As it was clear I was alone in my adrenaline rush for freshly fallen snow, I tip toed out of the room and downstairs into the shower. I opened the window in the bathroom so I could monitor the snowfall as I showered. I didn’t want to miss a minute. Queue a rather unfortunate incident of shampoo in the eye as a result, which delayed me a good ten minutes. I ran up the stairs, threw on some clothes and a heavy jacket and ran back downstairs to put on my snow boots. The tripod was ready and waiting, camera already attached and batteries fully charged (I even had a backup).
As I slammed the door behind me, hoping it might wake Steve and stir him to shower and join me later, I went out the front gate and headed for the farm at the top of the hill. The snow was fresh, not a footprint in sight. Flurries were falling in big chunks as thick as cotton balls and I stood for a moment in the road with my head tilted back and my mouth wide open, letting snowflakes melt on my tongue. Heaven. This is heaven.
I only came across one family as I hiked upwards. They promised me that by the time I returned, they’d have a whole snowman built and it would be the best in the village. I wished them luck and promised I’d come back the same way so that I could witness their greatness in snow sculpture form.
The roads, the buffalo fields and the lanes were all deserted. I was completely alone and all I could hear was the occasional bird and the heavy snow falling all around me. I felt free, truly free. Free from every worry in the world that sits heavily now on all of our shoulders. Free from the constant thoughts of missing my family and friends. Free from any thought of big decisions that face me ahead. There was just me, the crunch of the snow under my boots and the endless heavy flurries all around me. This was a peace I haven’t felt since before 2020.
I walked and walked for about 10 kilometres. Finally the cold had seeped through my jeans (what an amateur winter dresser I am) and it was time to return home. Had I worn a snowsuit, I’m pretty certain I would have simply lay in the field and let the snow build up around me as I admired the endless wintry landscape.
On the way home, I passed two hills, quickly filling with families eager to try their hand at sledging in the shallow snow. It was proving to be difficult as, by 9:30am, the snow was already starting to melt. But it was wonderful to witness a life that momentarily appeared to be normal.
Once home, I kicked off the boots and the wet clothes, rushed upstairs to put on fresh threads and told Steve I was making us coffee, attempting to coax him out. Warm drinks in hand, we made our way through the village and over to the fire station, where we ran into our friends and their two sons, both half way down a steep driveway on their sleds. We all walked, socially distanced up the hill, and then one of the boys launched a full on snowball attack on Steve. An hour later, we were all exhausted. One well aimed snowball turned into a full on snow-war. We laughed, we got soaked, we slid and, in the end, our 40-year-old bodies ached from it all.

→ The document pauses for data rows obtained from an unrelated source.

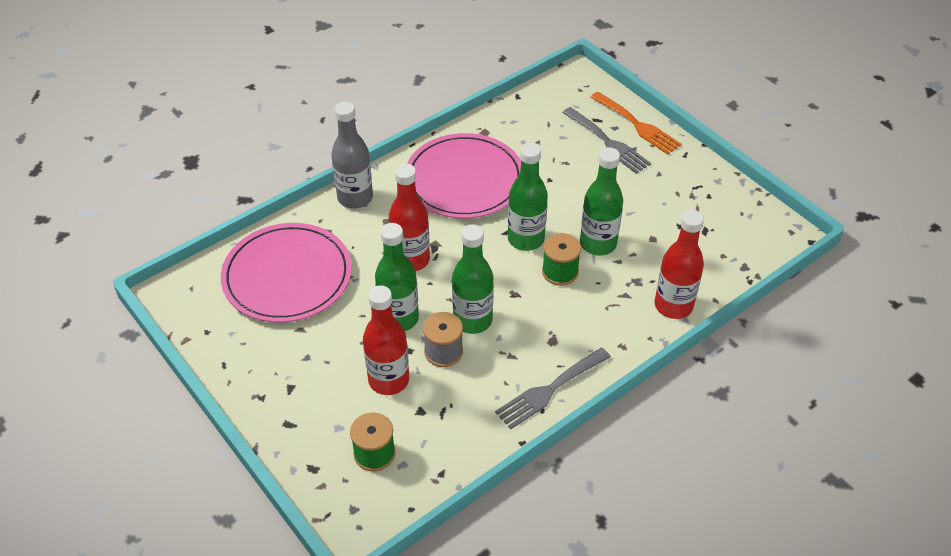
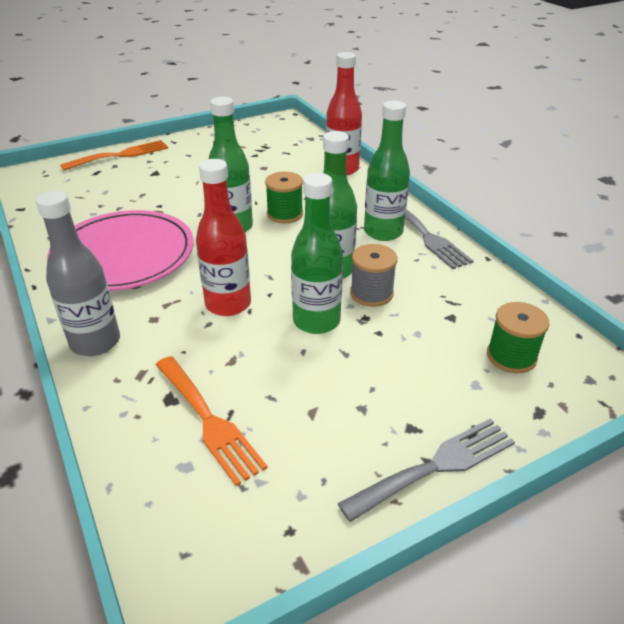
camera: 80 degrees left, 10 degrees down
pink plate [221,223,352,322] -> orange fork [156,356,268,486]
red bottle [363,285,409,395] -> none
grey fork [562,107,651,174] -> grey fork moved to [338,418,515,522]
green bottle [580,147,623,255] -> green bottle moved to [364,101,410,241]

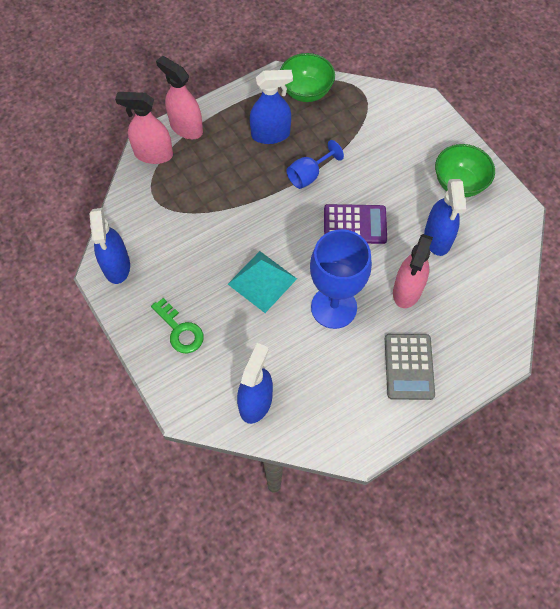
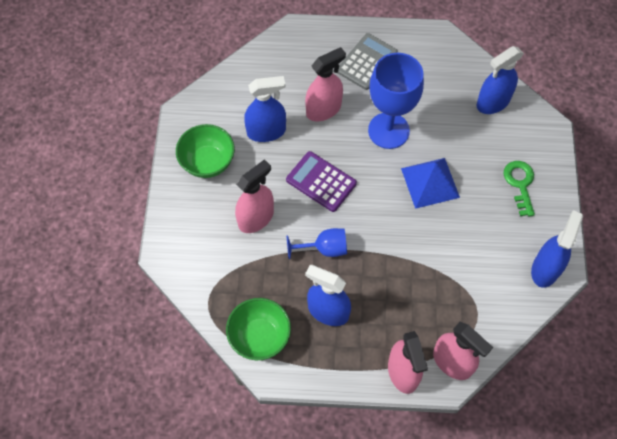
camera: 145 degrees left, 0 degrees up
turquoise pyramid [228,251,297,313] -> blue pyramid [401,158,460,209]
blue spray bottle [424,179,466,256] -> blue spray bottle turned 45 degrees clockwise [244,76,286,142]
none -> pink spray bottle [235,159,274,233]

I’m home now, feet in big chunky cashmere socks and defrosting in front of the fire. I made chocolate chip cookies, which Steve is delivering to our friends’ doorstep this evening, and I’m planning on putting on some trash television as I answer this week’s Q&A. But, as I sit here and write, I am so so grateful for the day that was just had. If nothing else, this past year has brought about so much appreciation for the littlest things. Who knew a few inches of snow could be a full on soul cleanser?